### Exercise instructions:
Your answer should be the lines below from the one with "left elbow: (614, 393, 23)" to the one with "right ankle: (675, 583, 6)", both included, given again exactly and with nothing added.

[Data items]
>>>>>

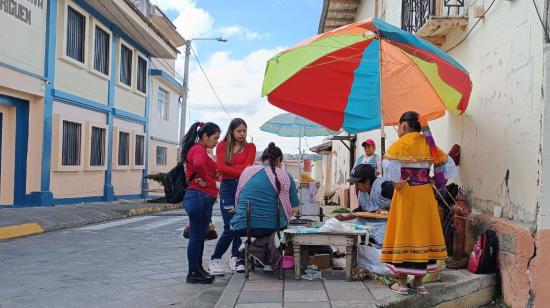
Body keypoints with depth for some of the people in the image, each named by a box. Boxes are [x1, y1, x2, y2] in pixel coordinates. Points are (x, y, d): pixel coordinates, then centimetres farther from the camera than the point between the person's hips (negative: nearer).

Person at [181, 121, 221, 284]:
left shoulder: (195, 149, 20)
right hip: (200, 197, -10)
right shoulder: (199, 149, -14)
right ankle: (193, 273, 3)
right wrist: (206, 181, -20)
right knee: (196, 236, -4)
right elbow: (199, 164, -36)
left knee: (199, 235, 16)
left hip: (201, 197, 10)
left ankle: (198, 269, 24)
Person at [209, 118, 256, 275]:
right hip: (228, 187, -2)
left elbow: (248, 166, -4)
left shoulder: (250, 147, 10)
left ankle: (235, 259, 13)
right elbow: (221, 168, -6)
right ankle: (214, 260, 5)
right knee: (230, 227, -9)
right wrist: (242, 172, -10)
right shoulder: (222, 146, 7)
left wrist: (230, 169, -8)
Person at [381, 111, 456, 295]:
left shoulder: (401, 144, -8)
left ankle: (402, 282, 7)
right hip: (425, 194, 5)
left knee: (404, 234, 3)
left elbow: (389, 165, -24)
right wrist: (433, 181, 11)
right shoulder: (429, 144, 8)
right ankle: (419, 282, 15)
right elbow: (447, 165, 12)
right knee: (423, 234, 10)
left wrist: (396, 182, -11)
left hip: (406, 194, -4)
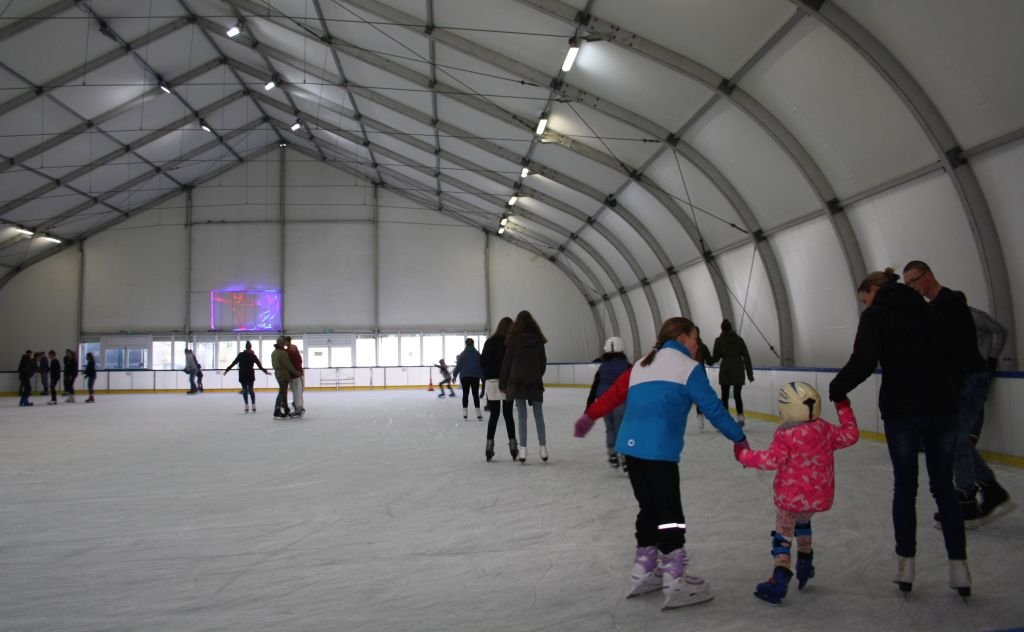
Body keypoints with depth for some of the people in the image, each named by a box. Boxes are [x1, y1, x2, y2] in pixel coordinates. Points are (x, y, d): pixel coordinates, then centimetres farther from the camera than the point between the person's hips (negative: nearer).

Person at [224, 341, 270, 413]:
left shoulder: (241, 355, -1)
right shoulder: (253, 355, -1)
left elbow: (233, 363, -1)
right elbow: (259, 365, -1)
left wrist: (227, 370, 6)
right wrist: (265, 371, 7)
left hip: (242, 375, 0)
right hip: (250, 375, 0)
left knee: (245, 390, 4)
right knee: (251, 389, 9)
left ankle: (246, 405, -2)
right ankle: (253, 405, 3)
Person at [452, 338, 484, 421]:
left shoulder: (462, 354, -2)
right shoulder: (477, 354, 0)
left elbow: (458, 365, -3)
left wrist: (455, 375, 5)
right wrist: (483, 376, 7)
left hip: (464, 376, 0)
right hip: (475, 376, 0)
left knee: (465, 394, 8)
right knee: (475, 394, 3)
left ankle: (465, 414, 6)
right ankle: (478, 414, -4)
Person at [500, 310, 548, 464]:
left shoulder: (513, 340, -5)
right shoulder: (538, 340, 1)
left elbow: (506, 363, -2)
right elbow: (543, 362, 6)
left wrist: (503, 383, 5)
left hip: (517, 382, -1)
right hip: (535, 383, 1)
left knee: (522, 416, 1)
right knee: (538, 416, 9)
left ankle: (523, 451, -4)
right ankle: (543, 449, 9)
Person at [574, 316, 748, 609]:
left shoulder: (642, 364, 21)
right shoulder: (688, 367, 3)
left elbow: (614, 393, 23)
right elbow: (713, 408, 0)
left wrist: (590, 416, 34)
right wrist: (739, 438, 9)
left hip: (631, 445, 7)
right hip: (659, 450, -7)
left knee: (649, 508, 18)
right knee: (670, 513, 1)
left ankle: (643, 573, 27)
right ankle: (675, 583, 6)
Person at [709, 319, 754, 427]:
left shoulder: (719, 340, -3)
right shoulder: (738, 339, 5)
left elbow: (716, 358, -2)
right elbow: (746, 357, 3)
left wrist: (708, 359, 20)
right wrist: (750, 372, 7)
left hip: (726, 371, -3)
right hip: (738, 370, 3)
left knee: (724, 396, 3)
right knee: (737, 394, 14)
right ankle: (740, 416, 4)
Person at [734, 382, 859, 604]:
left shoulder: (785, 435, -17)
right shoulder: (825, 430, 0)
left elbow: (772, 459, -22)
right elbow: (850, 434, 15)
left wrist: (744, 455, -11)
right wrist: (843, 408, 25)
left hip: (791, 497, -6)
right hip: (820, 496, 6)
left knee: (783, 533, 2)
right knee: (802, 521, 31)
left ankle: (780, 579, -7)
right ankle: (805, 565, 41)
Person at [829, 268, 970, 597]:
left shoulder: (876, 315, -2)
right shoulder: (929, 311, 13)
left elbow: (863, 361, -16)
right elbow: (951, 358, 13)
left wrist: (837, 388, -3)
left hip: (901, 412, -4)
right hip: (942, 409, 4)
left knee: (905, 487, 8)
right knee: (944, 487, 11)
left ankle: (906, 565, 14)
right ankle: (959, 568, 12)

<<<<<

### Result:
left elbow: (614, 393, 23)
right elbow: (713, 408, 0)
left wrist: (590, 416, 34)
right wrist: (739, 438, 9)
left hip: (631, 445, 7)
right hip: (659, 450, -7)
left knee: (649, 508, 18)
right knee: (670, 513, 1)
left ankle: (643, 573, 27)
right ankle: (675, 583, 6)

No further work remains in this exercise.